What they have learned, and what this article shows, is that often people respond to issues almost reflexively, like the proverbial man with a hammer to whom everything looks like a nail. Smart leaders choose their tools according to their sense of the kind of decision they face. Simple situations are best met with simple tools, like rules: "Don’t stick your finger into an electrical outlet," for instance. Other situations — for example, complicated problems with many different parts that nevertheless have a right answer — call for the services of an expert: If your wiring is bad, better call an electrician rather than try to fix it yourself. Still other cases are so chaotic, so senseless, that a leader should simply step in and do something, like a teacher wading in to stop a school yard squabble.

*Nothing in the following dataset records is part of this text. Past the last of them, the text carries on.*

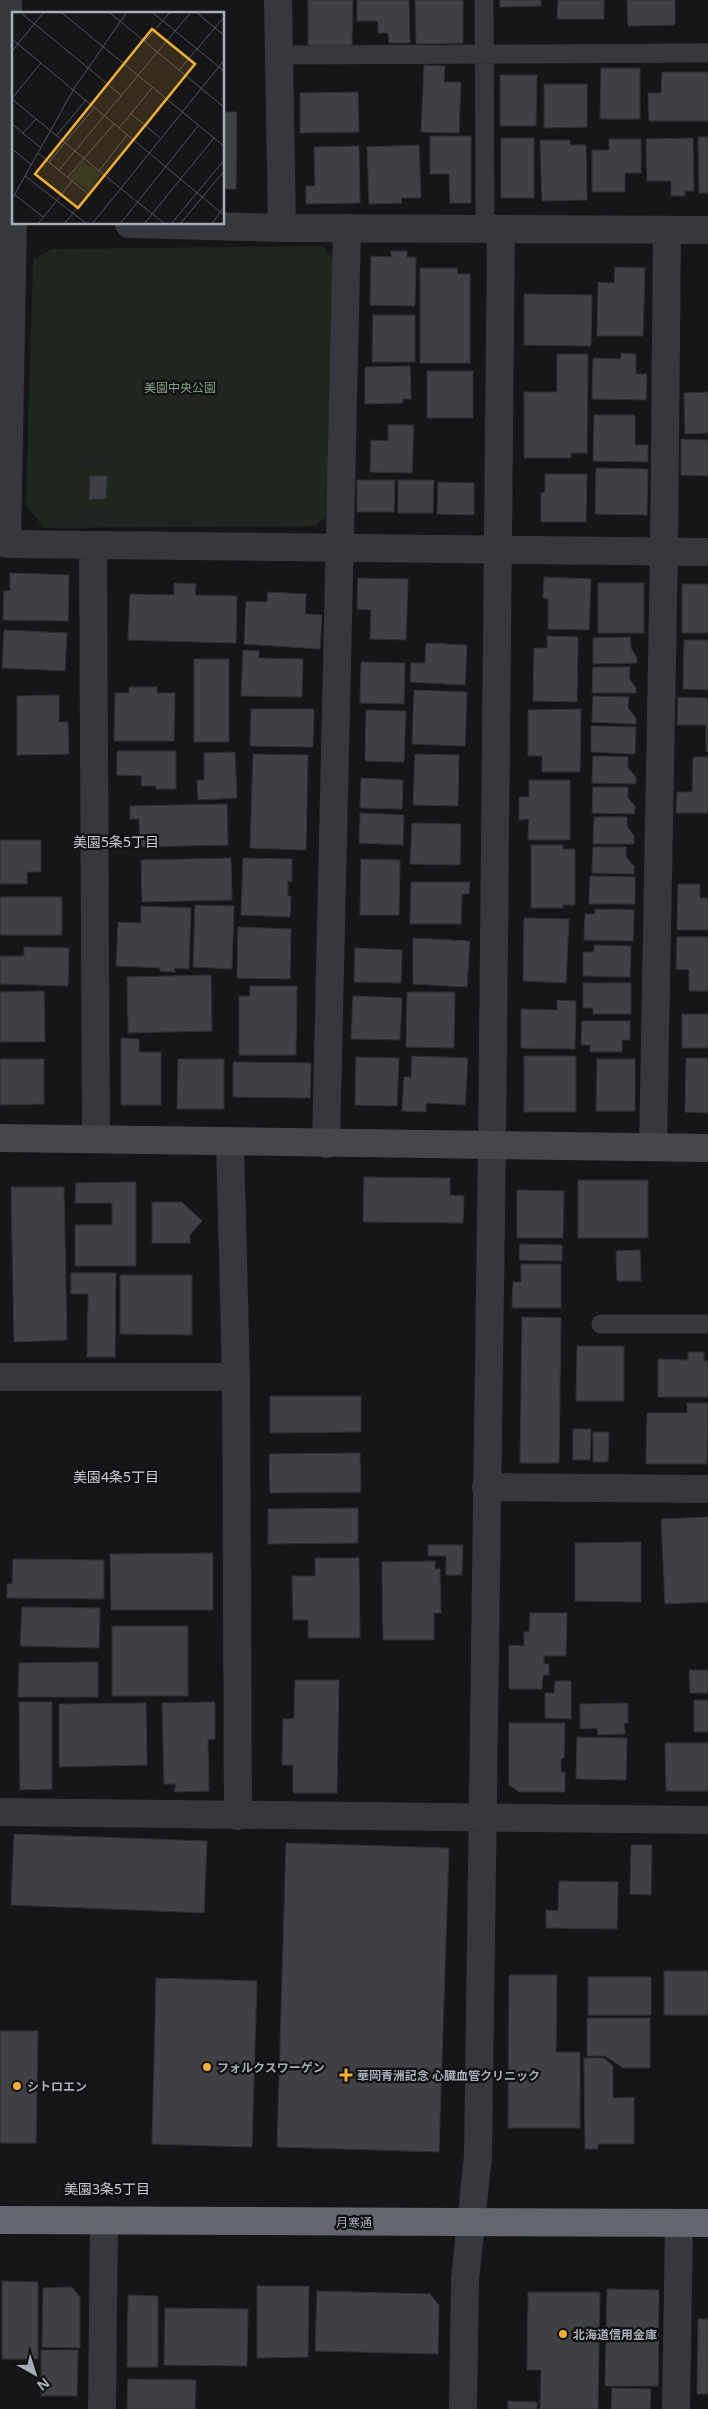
<svg xmlns="http://www.w3.org/2000/svg" width="708" height="2409" viewBox="0 0 708 2409" font-family="'Noto Sans','Noto Sans JP',sans-serif">
<style>
.green{fill:#1e261f}
.building{fill:#404145;stroke:#303034}
.lines{fill:none;stroke-linecap:round;stroke-linejoin:round}
.lane{stroke:#37383d;stroke-width:19}
.street{stroke:#37383d;stroke-width:28}
.secondary{stroke:#45474d;stroke-width:28}
.highway{stroke:#63666e;stroke-width:28}
.poi-dot{fill:#f2b134;stroke:#111113;stroke-width:2}
.labels{text-anchor:middle;dominant-baseline:central;stroke-width:4.5;stroke-linejoin:round;paint-order:stroke}
.park-label{font-size:12px;fill:#7fa381;stroke:#111113}
.poi-label{font-size:12px;font-weight:bold;fill:#a8adb8;stroke:#111113;text-anchor:start}
.street-label{font-size:12px;fill:#a8adb8;stroke:#111113}
.neighbourhood-label{font-size:14px;fill:#c9ccd4;stroke:#111113}
.inset-road{fill:none;stroke:#505258;stroke-width:1}
.view{fill:#f2b134;fill-opacity:0.15;stroke:#f2b134;stroke-width:2.5}
.inset-edge{fill:none;stroke:#a8adb8;stroke-width:2.5}
</style>
<rect width="100%" height="100%" fill="#161618"/>
<path class="green" d="M323,246L335,262L329,513L315,526L44,528L26,505L33,260L52,249Z"/>
<path class="building" d="M308,0H353L352,45H308Z
M357,0H409L410,43H389L388,33H378V21H357Z
M415,0H463V43L416,44Z
M500,0H541V6L500,7Z
M558,0H604V19H557Z
M627,0H675V25L628,26Z
M424,65L445,66L444,82H461L459,133L421,132Z
M601,68H640V119H600Z
M662,72H708V121H649L648,93H661Z
M500,75H537L536,126H500Z
M544,84H587V127L544,128Z
M358,92L359,132L300,133V93Z
M224,112H237L236,189H224Z
M430,136H471V203H450L449,174H430Z
M698,137H708V193H699Z
M501,138H534V198H501Z
M693,138L694,191H685V196H671V181H647L646,139Z
M609,139H641V173H625V192H592V150H609Z
M540,140H570V145H586L587,200L542,201Z
M419,145L421,198H401L402,203L369,204L367,147Z
M359,146L360,203L306,204V186H315L314,147Z
M391,251H407V257H416L415,306L370,305L371,256L391,257Z
M615,267L645,268L643,336H597L598,282L614,283Z
M420,268H457L458,274H470V363H420Z
M524,294L592,295L591,346L524,345Z
M373,315H415V362H372Z
M621,353L636,354V374H647L646,400L592,399L593,358L621,359Z
M557,354H588L587,453H571V458H524V392H557Z
M410,366L411,399H403V403L365,404V367Z
M427,371H473V418H427Z
M708,392V433L685,434L684,393Z
M594,415H635V445H648V462L593,461Z
M388,425H414L412,473L370,472L371,440L388,441Z
M681,439L708,440V476L681,475Z
M596,468L648,469L647,515L595,514Z
M545,474H587L586,522H541V493L545,492Z
M90,476H107L106,499H89Z
M357,480H395L394,512H357Z
M398,480H434L433,513H398Z
M438,482L474,483V515L437,514Z
M10,573L69,575L68,621L3,620L4,591H10Z
M544,577L591,579L589,630L548,629V599L543,598Z
M358,578L408,579L406,640L370,639L371,610L357,609Z
M174,583L196,584L195,595L237,596L236,643L128,640L130,594L174,595Z
M598,583H644V633H598Z
M682,584H708V633H682Z
M268,592L306,594L305,614L322,615L320,649L244,644L246,601L267,602Z
M4,630L67,633L65,671L2,668Z
M547,636L578,637L577,702L533,701L534,648H547Z
M630,637L631,648L637,658V663L593,664V638Z
M684,640H708V690L683,689Z
M426,643L467,645L465,685L410,682L411,663H425Z
M243,650L259,651V658L303,659L302,697L241,696Z
M194,659H229V742H194Z
M361,662L405,663L404,704L360,703Z
M593,667H630L629,678L636,688V693H592Z
M129,687H157V693H175L174,741H114L115,693H129Z
M414,690L467,692L465,746L412,744Z
M59,695V722H68L69,754L17,755V696Z
M593,696L629,697L628,708L636,718V724L592,722Z
M678,697L708,698V751H706V725H677Z
M251,709H314L313,747L250,746Z
M581,709L580,772H542V756H528V710Z
M366,710L406,711L404,762L365,761Z
M591,726L636,727L635,754L591,752Z
M117,751H176V789H156V786H141L142,776L117,775Z
M235,752L237,798L198,800L197,780H204V753Z
M253,754L308,755L306,850L250,848Z
M415,754L459,755L458,806L413,805Z
M593,756L628,757V768L636,777V784L592,783Z
M693,757H708V813H676L677,792H692Z
M361,778L403,780L402,809L360,808Z
M529,780H570V840H528L529,819L519,820V797H529Z
M593,787H628V798L635,806L634,814L592,813Z
M227,804L228,845L140,847L139,819H130V806Z
M360,813L404,815L403,845L359,843Z
M594,817H627V826L634,836V844H593Z
M412,823L461,824L460,865L410,864Z
M0,840H41V872H27V884H0Z
M531,845H563V849H575V905H563V908H531Z
M593,847H626V857L634,866V874L592,873Z
M231,858L232,900L142,902L141,860Z
M243,858L292,859V882L288,881V896H291L290,917L241,915Z
M361,859L400,860L399,915H360Z
M590,876L635,877V904H589Z
M411,882H470L469,894H462L461,924H410Z
M678,884H700V898H708V930H677Z
M0,897H62V935H0Z
M195,905L234,906L232,969L193,967Z
M141,906L191,908L189,969L174,968L175,972L160,971V968L116,966L118,922L141,923Z
M595,909L634,910L633,941L584,940L585,914H595Z
M524,918L569,919L566,983L523,981Z
M238,927L291,929L290,979L237,978Z
M677,937H708V991H689V970L676,969Z
M413,938L470,941L467,987L413,984Z
M594,945L631,946L630,977L583,976V952H594Z
M24,947L69,948L68,986L0,984V956H24Z
M355,948L402,950L401,983L354,982Z
M211,975L212,1031L128,1033L127,977Z
M583,983H631V1014H593V1008H583Z
M250,986H297L296,1055H239V996H250Z
M44,991L45,1042H0V992Z
M407,992H455L454,1048L406,1047Z
M353,996L402,998L400,1040L351,1039Z
M557,1000L576,1001L575,1049L521,1048V1009L557,1010Z
M682,1014H708V1048H682Z
M582,1021H630V1040H622V1052H590V1045H581Z
M121,1038L139,1039V1052H161V1105H121Z
M412,1056L468,1058L465,1105L426,1103V1112L402,1111L404,1077H411Z
M524,1056H576V1112H524Z
M356,1057L399,1058L397,1106L355,1105Z
M686,1058H708V1113L685,1112Z
M0,1059H44V1104L0,1105Z
M178,1059H224V1109H177Z
M597,1059H635V1111H596Z
M233,1062L311,1063L310,1098L233,1097Z
M364,1177L450,1178V1195L464,1196L463,1223L363,1222Z
M578,1180H648V1238H578Z
M136,1182V1266H75V1225H112V1203H75L76,1183Z
M11,1187H64L67,1340L14,1342Z
M517,1190L564,1191L563,1238H517Z
M152,1202H182L202,1221L190,1235V1243H152Z
M520,1244L562,1245V1261L519,1260Z
M640,1250L641,1281H617L616,1251Z
M521,1264H561V1308H512L513,1282H521Z
M71,1273H116L115,1357H87L88,1294H71Z
M120,1275H192V1335L120,1334Z
M522,1317L561,1318L559,1463H520Z
M577,1346H624V1401H576Z
M688,1352H704V1361H708V1397H658V1359L688,1360Z
M270,1396H361V1432L270,1433Z
M687,1403H708L707,1464H646L647,1413H687Z
M573,1429H591L590,1460H573Z
M593,1432H609L608,1462H593Z
M360,1453L361,1492L270,1493L269,1454Z
M358,1508V1543L268,1544V1509Z
M708,1517V1602L665,1604L661,1519Z
M641,1542V1602L575,1601V1543Z
M428,1545H463L462,1575H446V1556H428Z
M213,1553V1610H111L110,1554Z
M315,1558H359L360,1638H308V1620H293L292,1576H315Z
M13,1559L104,1560V1599L7,1598V1584H12Z
M435,1561V1569H440L441,1613H434V1640H383L382,1562Z
M22,1607L100,1608L99,1648L20,1646Z
M530,1613H567L566,1656H544V1664H549V1675H543L542,1689H509V1645L524,1646V1632H529Z
M112,1626H188V1696H112Z
M98,1662V1697H18L19,1663Z
M689,1670H708V1693H690Z
M295,1680H339L337,1793H293V1765H282L283,1719H294Z
M555,1681H571V1719L545,1718V1693H554Z
M694,1700H708V1732H694Z
M19,1702H52V1789L20,1790Z
M215,1702V1739L208,1740L209,1791L174,1792L176,1784H164L162,1703Z
M146,1703L147,1765L59,1767V1704Z
M628,1703V1723H624L625,1734L598,1735L597,1728L580,1729V1704Z
M509,1723H565L564,1758L561,1759V1772H565V1792H519L509,1785Z
M577,1737L627,1738L626,1780L576,1779Z
M665,1743H708V1791H666Z
M14,1834L207,1841L204,1913L11,1905Z
M286,1843L449,1848L439,2152L277,2147Z
M631,1845H652L651,1895L630,1894Z
M559,1881L618,1882L617,1929L546,1928V1910L558,1911Z
M664,1971H708V2015H664Z
M509,1975H557L556,2052H580V2128H508Z
M588,1977H651V2015H588Z
M156,1978L257,1981L252,2147L152,2144Z
M587,2018H650V2068H623L605,2056H587Z
M0,2031H38L36,2143H0Z
M584,2058H604L613,2066V2098L634,2097V2144H598V2149H585Z
M2,2281L38,2282V2359H2Z
M257,2286H309L308,2357L257,2358Z
M72,2287L80,2297V2348L42,2347L43,2288Z
M607,2289L659,2290L658,2386H605Z
M317,2291L430,2294L439,2305L438,2354L315,2351Z
M528,2292H600L598,2409H540L541,2370H527Z
M128,2295L158,2296V2367H127Z
M165,2308L248,2309L247,2366L164,2365Z
M698,2319H708V2394H697Z
M41,2350H78L77,2396H41Z
M128,2379L196,2380L195,2409H127Z
M612,2388L651,2389L650,2409H611Z
M508,2401L537,2402V2409H508Z"/>
<g class="lines">
<path class="lane" d="M484,0L485,229
M279,55L708,53
M601,1324H708"/>
<path class="street" d="M8,0L13,221L7,544L708,552
M278,0L282,228
M129,224L282,228L708,230
M93,546L96,1139
M230,1141L236,1377L238,1816
M326,1144L347,228
M653,1147L664,552L667,230
M0,1377H236
M486,1487L708,1489
M0,1812L708,1820
M102,2409L104,2221
M463,2409L465,2279L478,2156L492,1144L501,229
M676,2409L679,2223"/>
<path class="secondary" d="M0,1138L708,1148"/>
<path class="highway" d="M0,2220L708,2223"/>
</g>
<g class="poi-dot">
<circle cx="207" cy="2067" r="5"/>
<path d="M343.5 2067.5h5v5h5v5h-5v5h-5v-5h-5v-5h5z"/>
<circle cx="17" cy="2086" r="5"/>
<circle cx="563" cy="2334" r="5"/>
</g>
<g class="labels">
<g class="park-label">
<text x="180" y="387">美園中央公園</text>
</g>
<g class="poi-label">
<text x="217" y="2067">フォルクスワーゲン</text>
<text x="357" y="2075">華岡青洲記念 心臓血管クリニック</text>
<text x="27" y="2086">シトロエン</text>
<text x="573" y="2334">北海道信用金庫</text>
</g>
<g class="street-label">
<text x="354" y="2222">月寒通</text>
</g>
<g class="neighbourhood-label">
<text x="116" y="841">美園5条5丁目</text>
<text x="116" y="1476">美園4条5丁目</text>
<text x="107" y="2188">美園3条5丁目</text>
</g>
</g>
<g transform="translate(12 12)">
<rect width="212" height="212" fill="#161618"/>
<path d="M71,149L89,162L77,179L58,166Z" fill="#1e261f"/>
<path class="inset-road" d="M8,0L109,83M49,0L213,135M97,0L213,96M140,0L213,60M184,0L213,24M0,27L213,204M133,30L158,0M0,39L32,0M167,58L213,4M0,86L29,51M0,87L92,163L52,212M119,102L134,114M0,112L29,136M107,116L140,76M11,121L24,107M44,124L74,88M148,126L134,114L154,88M0,137L20,153M26,141L76,182M37,150L82,96M47,158L179,0M87,159L115,123M92,163L153,212M13,164L75,212M56,165L102,112M3,183L31,205M0,187L63,75L115,0M26,212L60,169M80,212L213,47M108,212L186,114M132,212L202,126M159,212L213,147M168,212L213,158M200,212L213,193"/>
<path class="view" d="M140,17L183,52L66,196L23,162Z"/>
<rect width="212" height="212" class="inset-edge"/>
</g>
<g transform="translate(35 2374) rotate(141)" stroke="#111113" stroke-width="4" paint-order="stroke">
<path d="M0-4L9 19L0 12L-9 19Z" fill="#a8adb8"/>
<text y="-8" font-size="14" font-weight="bold" text-anchor="middle" fill="#a8adb8">N</text>
</g>
</svg>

The situations leaders encounter most fall into none of these classes but rather into a fourth: circumstances that are complex, where the truth is not immediately evident even to an expert but emerges over time, where cause-and-effect relationships are not well established, where positive results come from offering incentives rather than issuing commands, and where, consequently, the tools of influence and decision making are subtle and ill-defined. Most leaders are told that it is important to be (or appear to be) decisive.

Fair enough — but how is one to reconcile the imperative of decisiveness with the reality of ambiguity? There’s a growing body of academic research about decision making under uncertainty. (If you Google the term, you will get — or I did — 284,000 hits.) Not much of this research has worked its way into practical frameworks for managers. To me, one of the great values of "A Leader’s Framework for Decision Making" is that it lives up to its title. In so doing, it connects sense-making to action in ways that are both wise and practical.